Хосефа приготовила сытный завтрак: подсушенный хлеб, сало, чашку молока, без кофе; кофе кончился, извинилась она. Отошла от швейной машинки, села с ним за стол, радуясь тому, что он ест за двоих: обычно, переночевав дома, он не завтракал с таким аппетитом. И говорил спокойно, отчетливо, не откашливался, не прочищал горло, избавляясь от миазмов, какими надышался ночью.
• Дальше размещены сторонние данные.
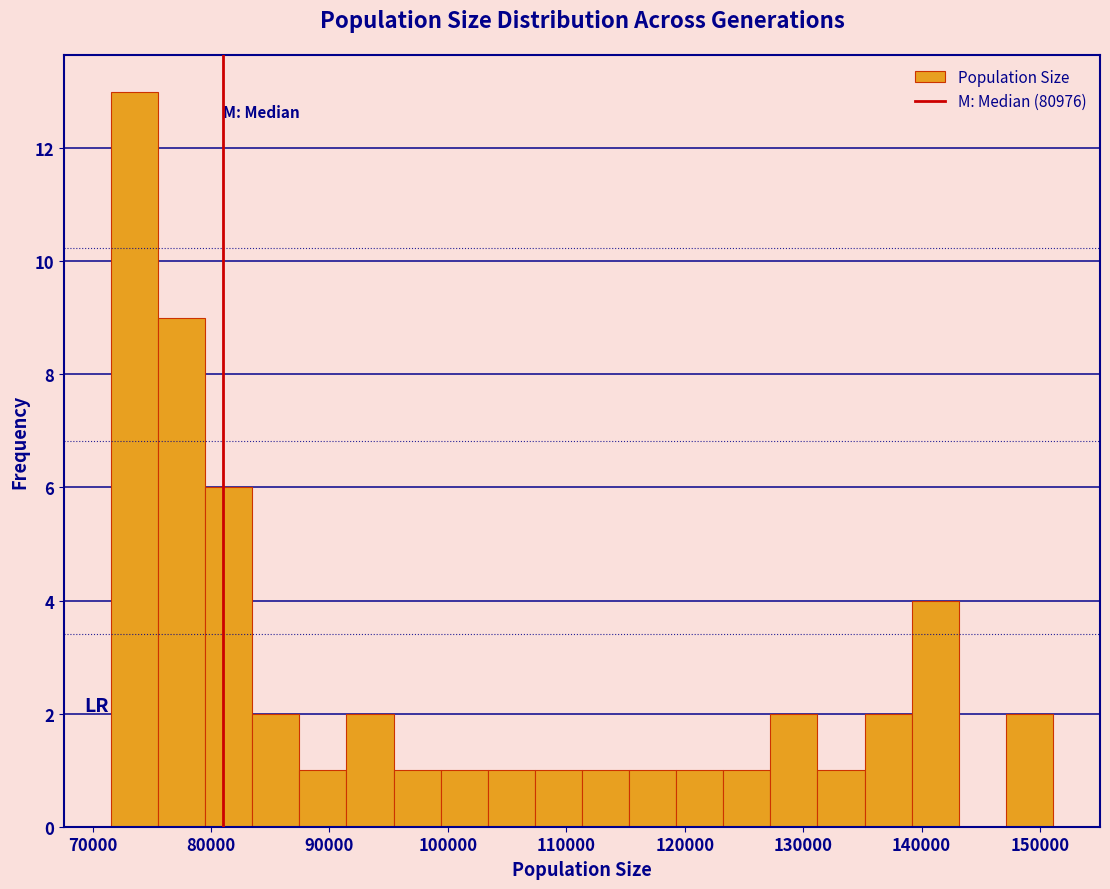

Around what value on the x-axis is the tallest bar? Give the approximate position of its centre, as read against the axis.

74000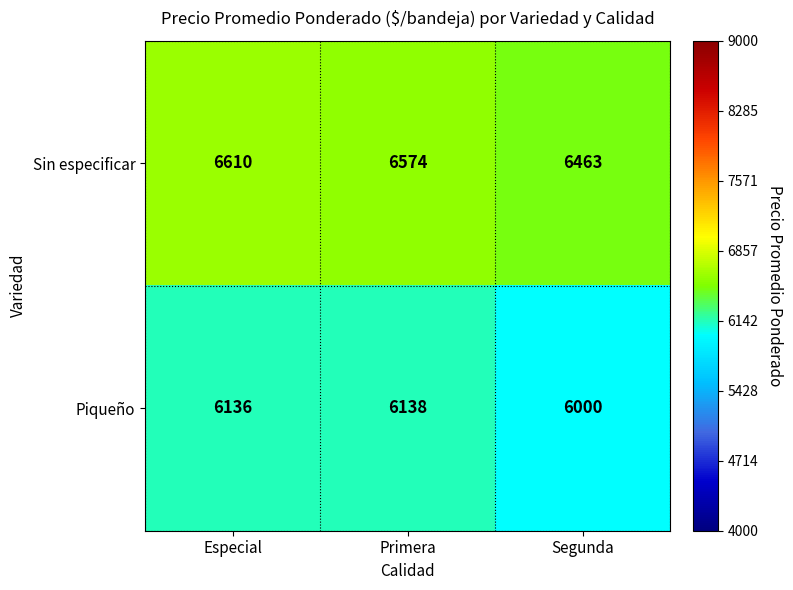

At Primera, list the series in order from smallest to largest.

Piqueño, Sin especificar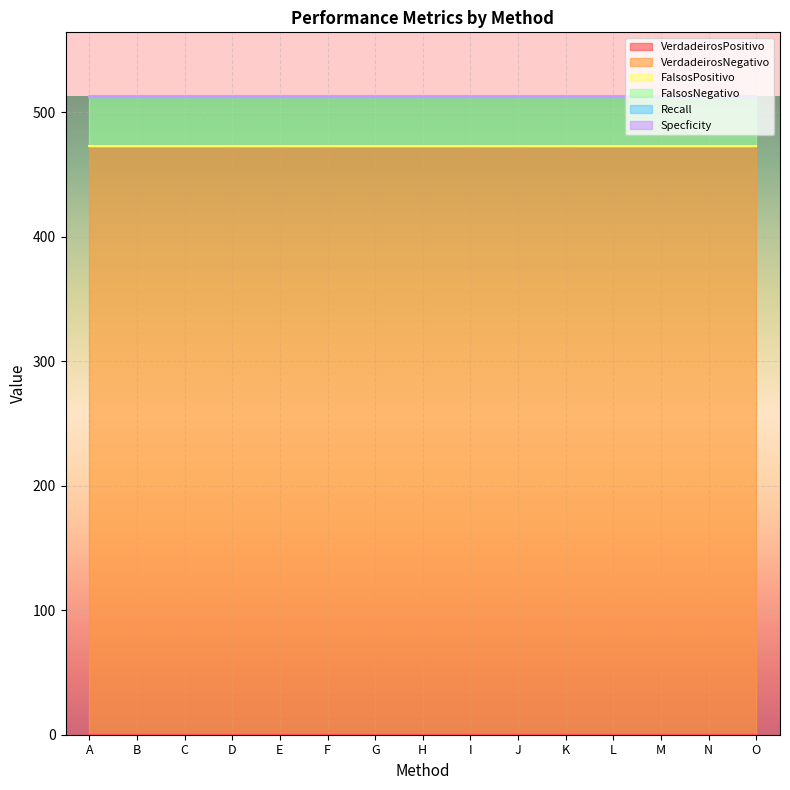

Rank the series by their maximum value, from lowest to highest.

VerdadeirosPositivo, FalsosPositivo, Recall, Specficity, FalsosNegativo, VerdadeirosNegativo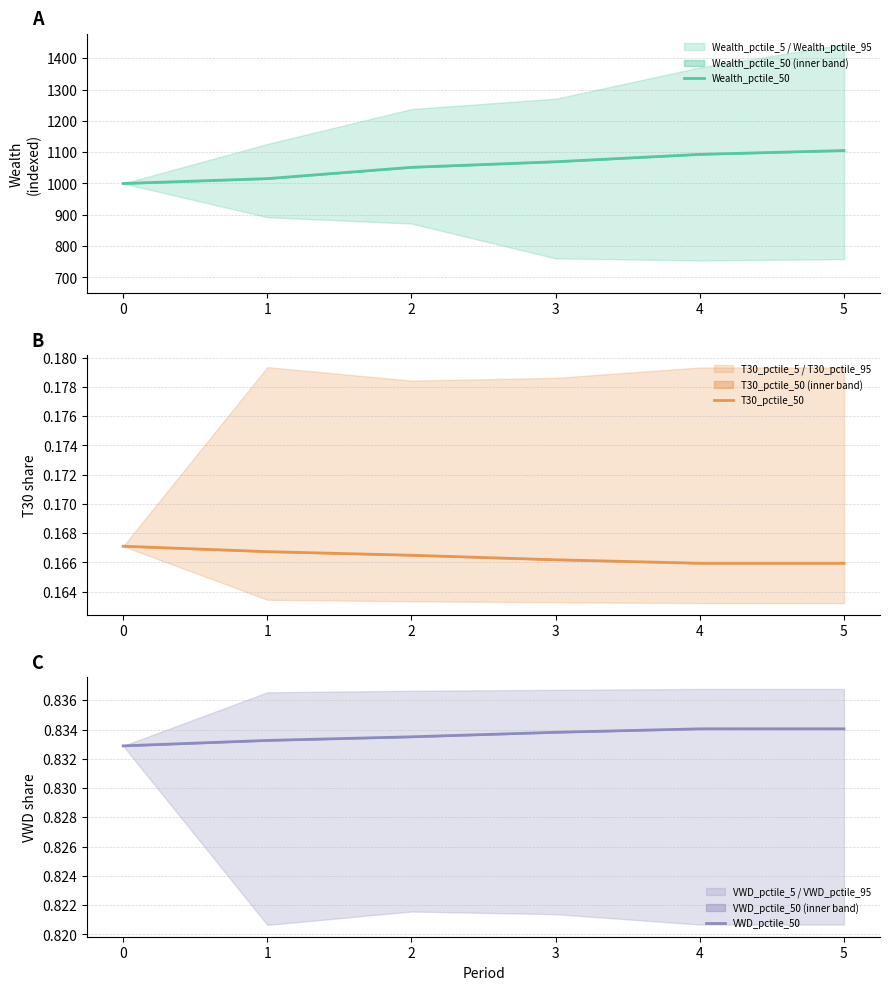

What is the minimum value shown in the chart?

0.2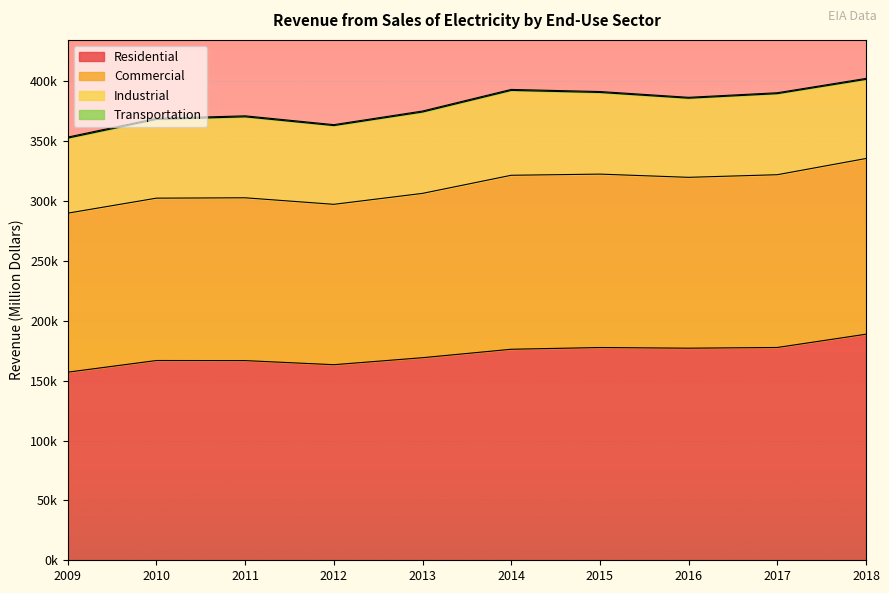

How many values in the Residential series are below 176178?

5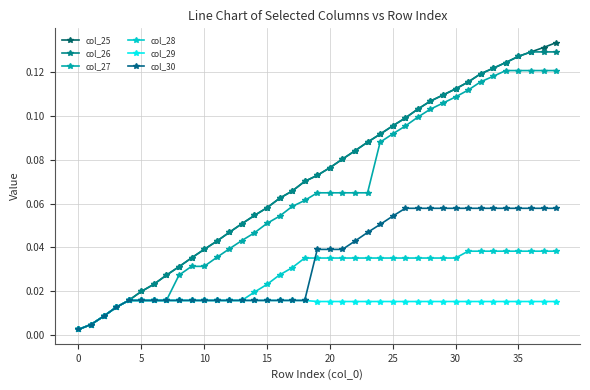

Count the number of categories in the chart.

39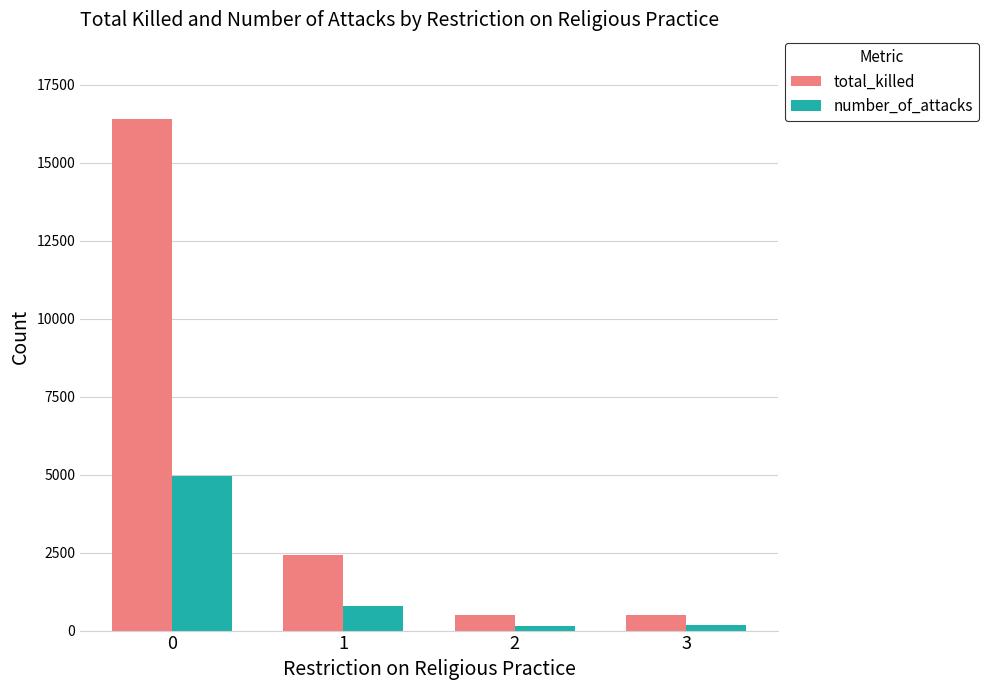

The total_killed series shows 2411 at 1. True or false?

True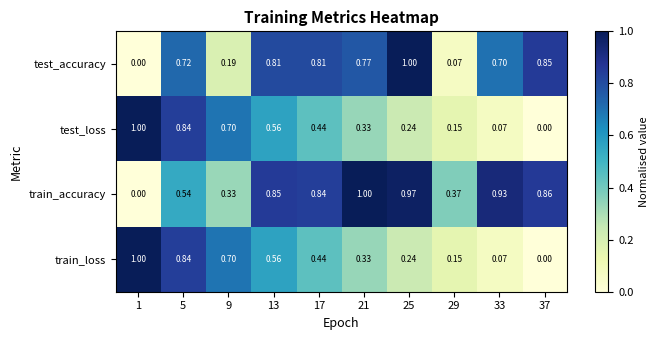

Which series has the largest total across all categories?

train_accuracy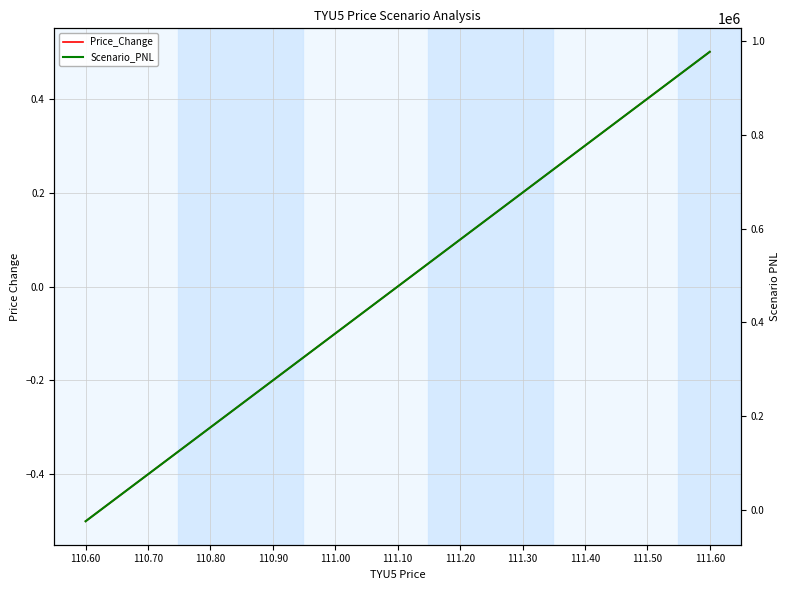

The value of Price_Change at 111.00 is -0.1. True or false?

True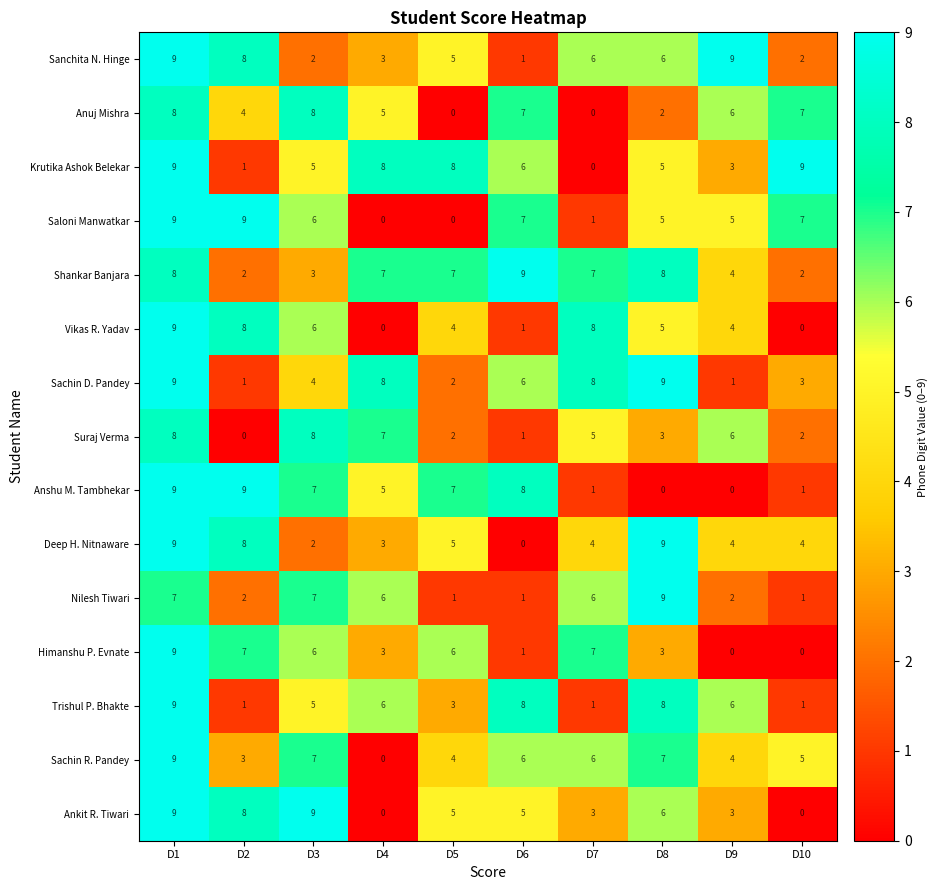

At which category is the sum across all series the highest?

D1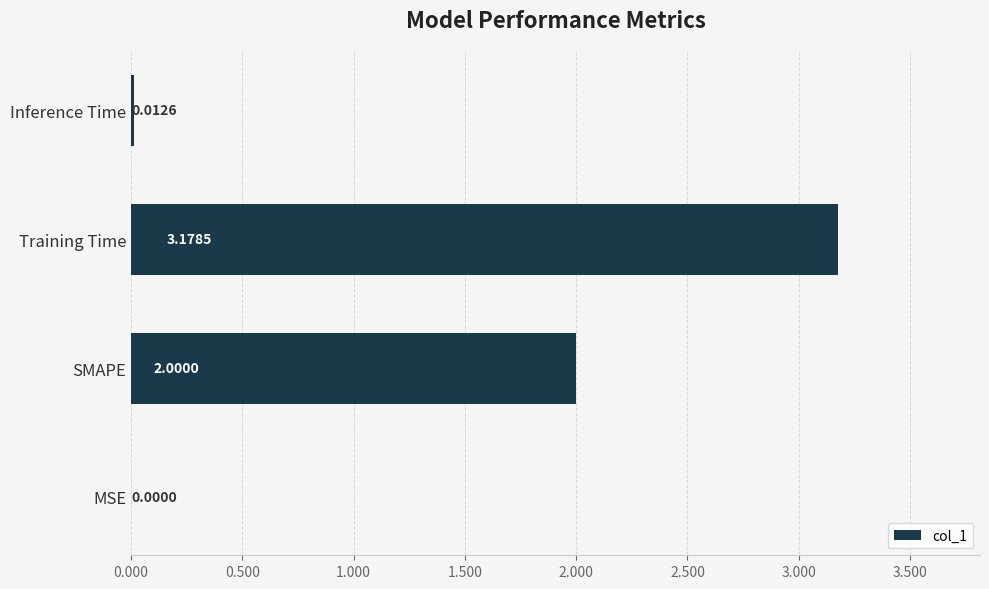

What is the ratio of the value at SMAPE to the value at Training Time?

0.6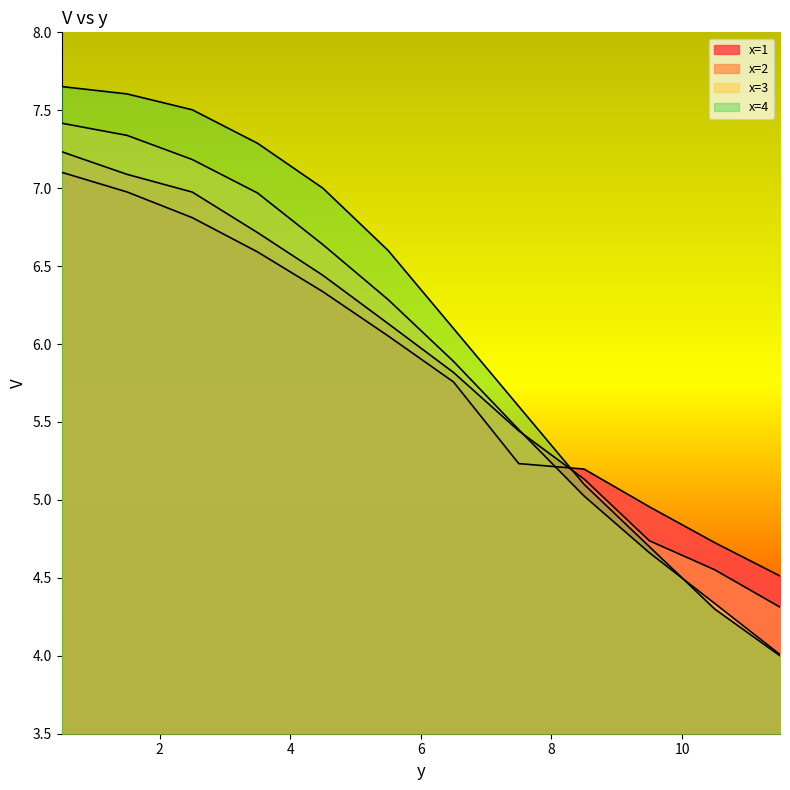

Does the chart have visible grid lines?

No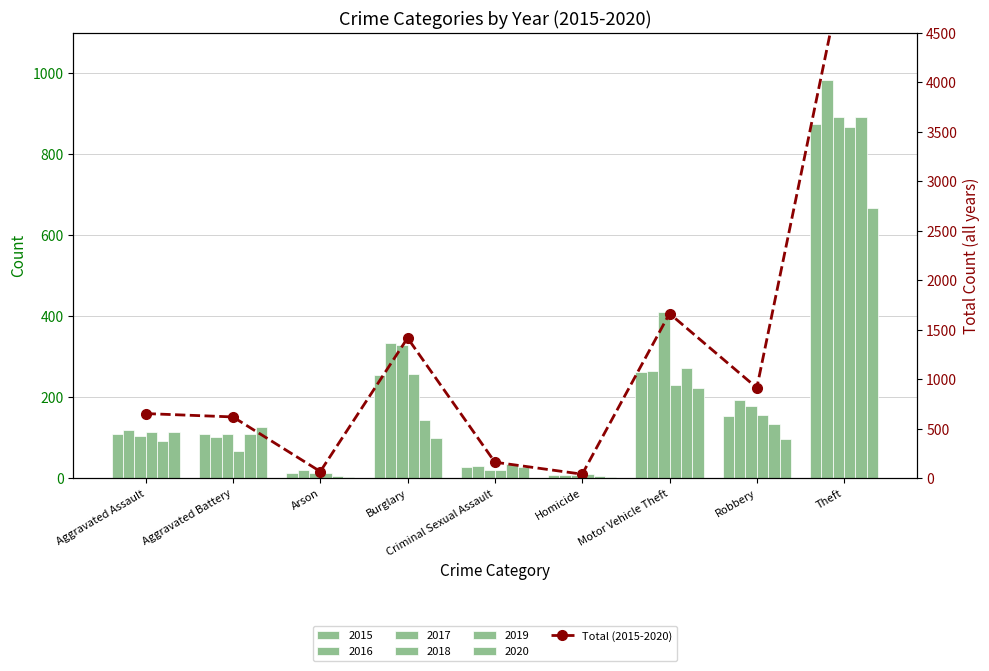

Reading right to left, list all the values displayed in this chart.

5175	913	1663	41	162	1416	68	619	653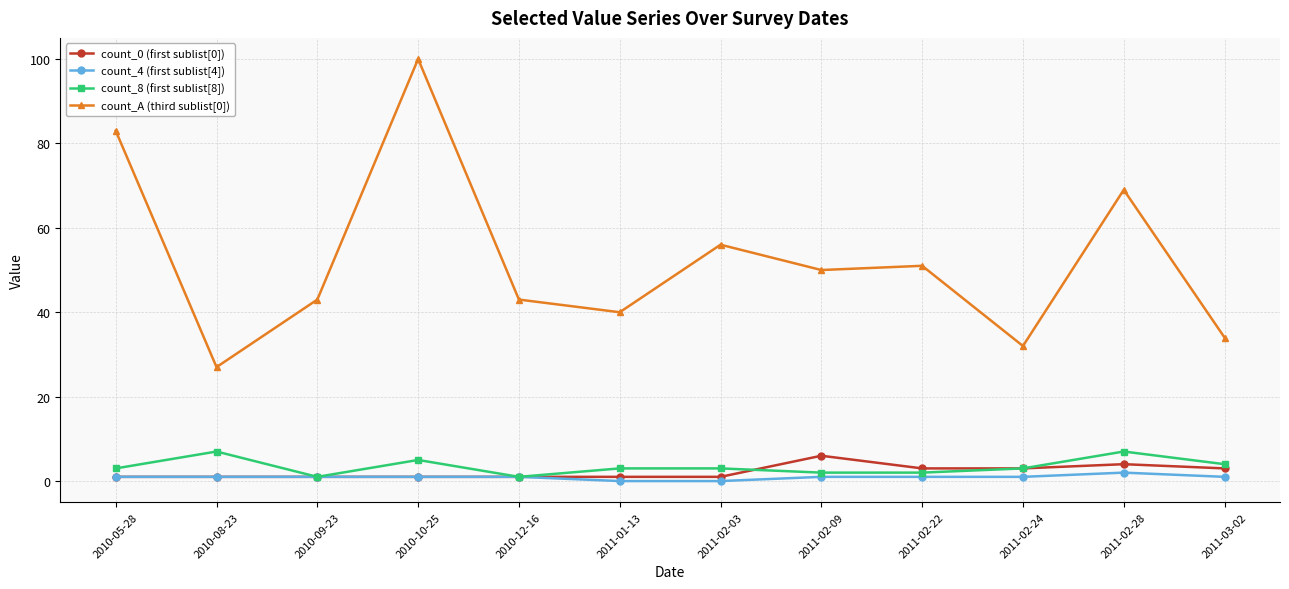

True or false: count_A (third sublist[0]) has more than 2 points higher than both neighbors.

True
– Я вчера видел Эмму, – признался он, не переставая есть. Хосефа заметила, как он весь подобрался, сжался. – Она беременна, на сносях. И в самом плачевном состоянии. Думаю пойти предложить ей помощь, может, сколько-то денег.


– Нет!

Далмау попятился, споткнулся обо что-то, чуть не упал. Мать сказала ему то же самое: «Нет!» Предупредила его, а он не прислушался. Эмма всего лишь позволила ему войти в крошечную лачугу, и он вошел, все еще с вытаращенными глазами, с невнятной речью; да и впустила она его лишь тогда, когда дети, резвящиеся в узком проходе, набросились на постороннего под любопытными взглядами двух сидевших на стульях теток, которые за ними присматривали. «Не совершай такой ошибки, – советовала мать. – Эмма гордая. Она ничего от тебя не примет». Мать была права: Эмма оправилась от изумления и вскинула подбородок. Далмау улыбнулся. Она – нет.

– Чего тебе надо?

Эти ее слова прозвучали как пощечина. «Если девочка в таком плачевном состоянии, как ты говоришь, последнее, чего она захочет, это видеть тебя», – предупреждала Хосефа. Шалью, которая была у нее на плечах, Эмма старалась прикрыть ветхий халат, в котором ходила дома. Это мало помогло. Она еще выше задрала подбородок, чтобы Далмау смотрел ей в глаза и не заметил, что на ногах у нее старые носки Антонио, отчего ступни казались огромными. Детишки обступили их.